Hello. I’m interested in reaching out through email to a small museum with a question I had about an item in their collection (this is the museum in question: [http://www.hamasuuki.org/home/index\_e.html](http://www.hamasuuki.org/home/index_e.html)). This is my first time doing this and I want to make sure I don’t commit any major faux pas in this process; I was hoping someone here might give me direction on how to go about this.
My main questions are:
* Would this be considered an appropriate way to contact a museum with this sort of inquiry?
* I do not speak Japanese, should I write my email in English only or include a translation to potentially ease communication?
* Are there any email etiquette rules that I should know about?
3 comments
It looks like this is a translation or transcription request, so I’ve automatically removed your post. Please post to /r/translator instead.
*I am a bot, and this action was performed automatically. Please [contact the moderators of this subreddit](/message/compose/?to=/r/japanese) if you have any questions or concerns.*
It looks like this post hasn’t been removed, so I’d say to definitely translate it and send both language versions in one email, with the Japanese translation first. Explain that that is a translation. I personally think that DeepL.com is the best.
Just be polite in your English. Save that English version. Then take the Japanese translation and translate it back into English. If that translated English version sounds good to you, then use that Japanese version in the letter. If the English translation doesn’t sound good to you, then try to rewrite the original English version so that the Japanese version will sound right when translated back into English. I know it’s kind of complicated, but that will most likely get you a pretty good translation.

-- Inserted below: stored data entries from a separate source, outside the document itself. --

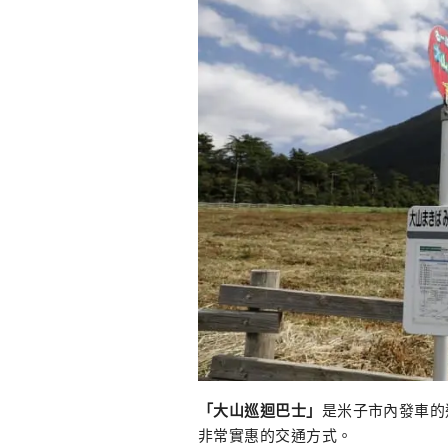
「大山巡迴巴士」
是米子
市內發車的
非常實惠的交通方式。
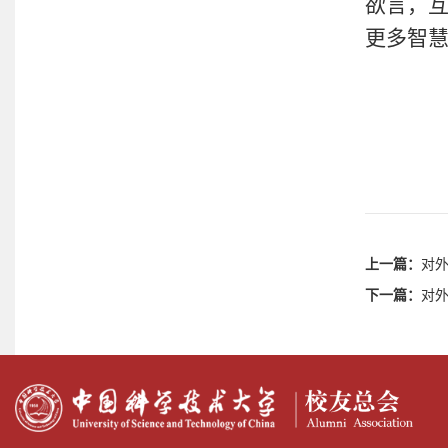
欲言，
更多智
上一篇：
对
下一篇：
对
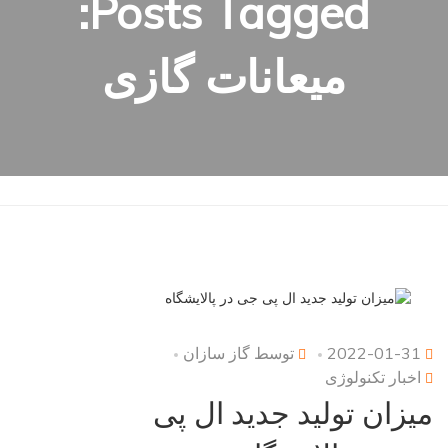
Posts Tagged:
میعانات گازی
2022-01-31
توسط
گاز سازان
اخبار تکنولوژی
میزان تولید جدید ال پی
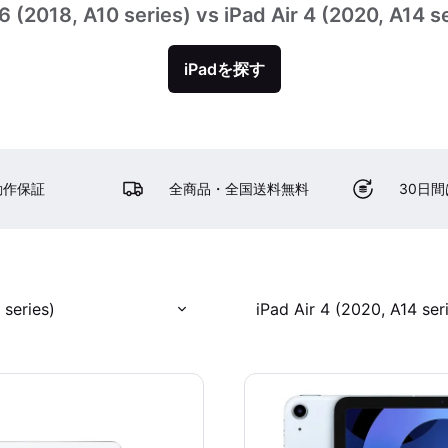
6 (2018, A10 series) vs iPad Air 4 (2020, A14 s
iPadを探す
動作保証
全商品・全国送料無料
30日
 series)
iPad Air 4 (2020, A14 ser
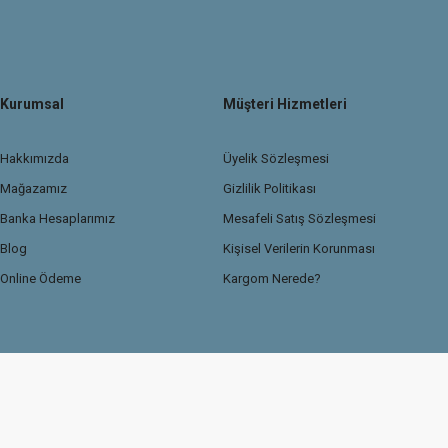
Kurumsal
Müşteri Hizmetleri
Hakkımızda
Üyelik Sözleşmesi
Mağazamız
Gizlilik Politikası
Banka Hesaplarımız
Mesafeli Satış Sözleşmesi
Blog
Kişisel Verilerin Korunması
Online Ödeme
Kargom Nerede?
© 2026 TasdemirDetailing.com
Kredi kartı bilgileriniz 256Bit SSL güvenlik sertif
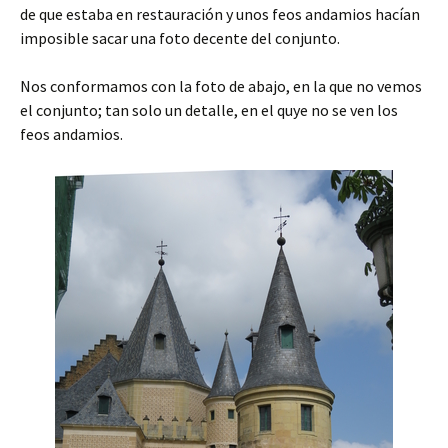
de que estaba en restauración y unos feos andamios hacían
imposible sacar una foto decente del conjunto.
Nos conformamos con la foto de abajo, en la que no vemos
el conjunto; tan solo un detalle, en el quye no se ven los
feos andamios.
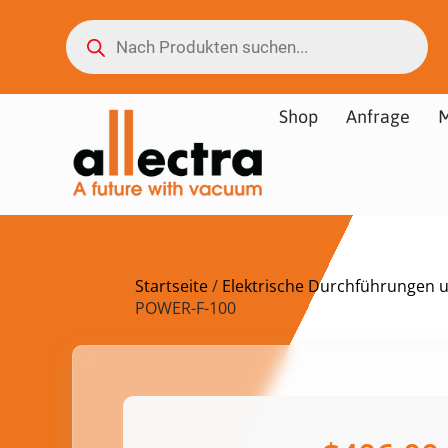
Shop
Anfrage
M
Startseite
/
Elektrische Durchführungen 
POWER-F-100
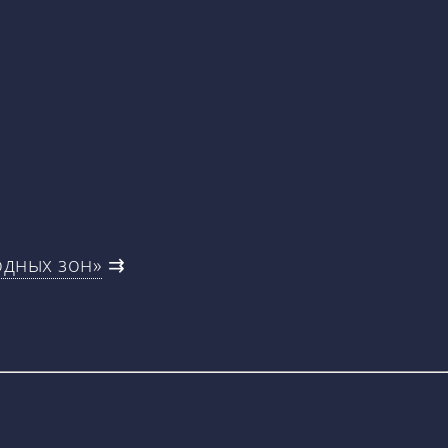
одных зон»
⇉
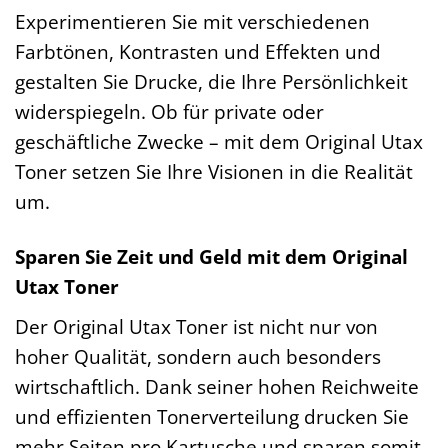
Experimentieren Sie mit verschiedenen
Farbtönen, Kontrasten und Effekten und
gestalten Sie Drucke, die Ihre Persönlichkeit
widerspiegeln. Ob für private oder
geschäftliche Zwecke – mit dem Original Utax
Toner setzen Sie Ihre Visionen in die Realität
um.
Sparen Sie Zeit und Geld mit dem Original
Utax Toner
Der Original Utax Toner ist nicht nur von
hoher Qualität, sondern auch besonders
wirtschaftlich. Dank seiner hohen Reichweite
und effizienten Tonerverteilung drucken Sie
mehr Seiten pro Kartusche und sparen somit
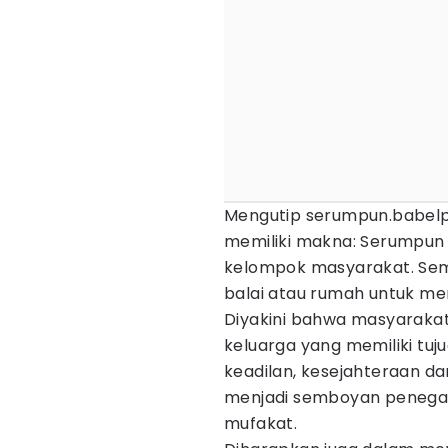
Mengutip serumpun.babelpr
memiliki makna: Serumpun
kelompok masyarakat. Sem
balai atau rumah untuk men
Diyakini bahwa masyarakat
keluarga yang memiliki tuj
keadilan, kesejahteraan d
menjadi semboyan penega
mufakat.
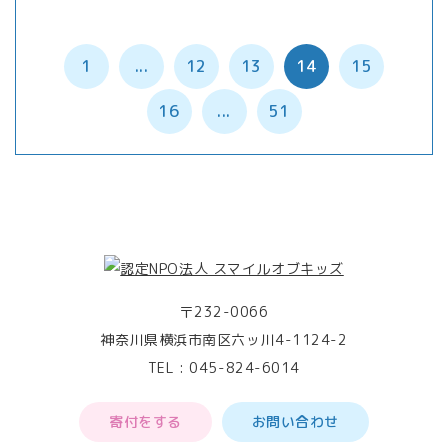
1
...
12
13
14
15
16
...
51
〒232-0066
神奈川県横浜市南区六ッ川4-1124-2
TEL :
045-824-6014
寄付をする
お問い合わせ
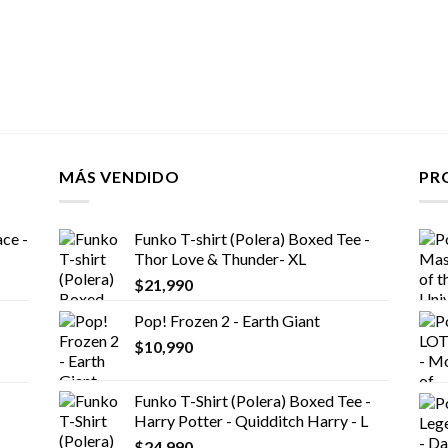
MÁS VENDIDO
PR
ce -
Funko T-shirt (Polera) Boxed Tee -
Thor Love & Thunder- XL
$
21,990
Pop! Frozen 2 - Earth Giant
$
10,990
Funko T-Shirt (Polera) Boxed Tee -
Harry Potter - Quidditch Harry - L
$
24,990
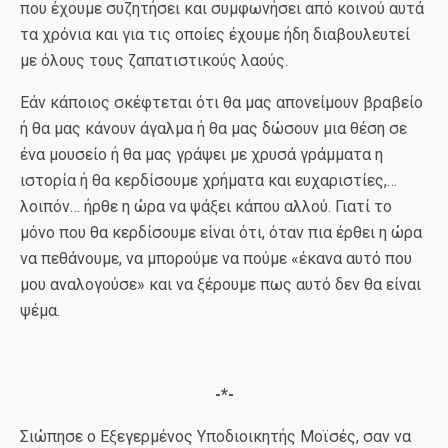
που έχουμε συζητήσει και συμφωνήσει από κοινού αυτά
τα χρόνια και για τις οποίες έχουμε ήδη διαβουλευτεί
με όλους τους ζαπατιστικούς λαούς.
Εάν κάποιος σκέφτεται ότι θα μας απονείμουν βραβείο
ή θα μας κάνουν άγαλμα ή θα μας δώσουν μια θέση σε
ένα μουσείο ή θα μας γράψει με χρυσά γράμματα η
ιστορία ή θα κερδίσουμε χρήματα και ευχαριστίες,…
λοιπόν… ήρθε η ώρα να ψάξει κάπου αλλού. Γιατί το
μόνο που θα κερδίσουμε είναι ότι, όταν πια έρθει η ώρα
να πεθάνουμε, να μπορούμε να πούμε «έκανα αυτό που
μου αναλογούσε» και να ξέρουμε πως αυτό δεν θα είναι
ψέμα.
-*-
Σιώπησε ο Εξεγερμένος Υποδιοικητής Μοϊσές, σαν να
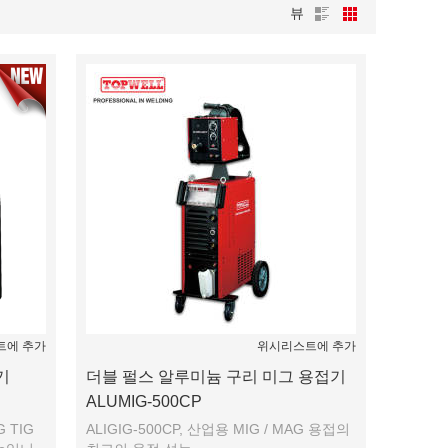
뷰
트에 추가
위시리스트에 추가
기
더블 펄스 알루미늄 구리 미그 용접기
ALUMIG-500CP
G TIG
ALIGIG-500CP, 산업용 MIG / MAG 용접의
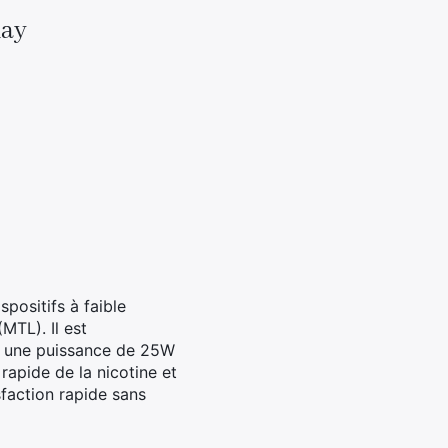
day
positifs à faible
MTL). Il est
er une puissance de 25W
rapide de la nicotine et
sfaction rapide sans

— Are there any email etiquette rules that I should know about?
art lovers, there are innumerable email ***rules for supplicants*** — someone making a request. dont used google trans. — too weak and will completely mess up the message. deepL does it better when set to JP polite mode. an eigo message will get you near zero. another approach: set up a language exchange with an eigo speaking JP art history student and ask for their help in shaping the messages. or go to the art school and explain your need. maybe, at a small cost, offer to pay such a person to work with you on this project. it will require a number of message to **navigate the museum system**.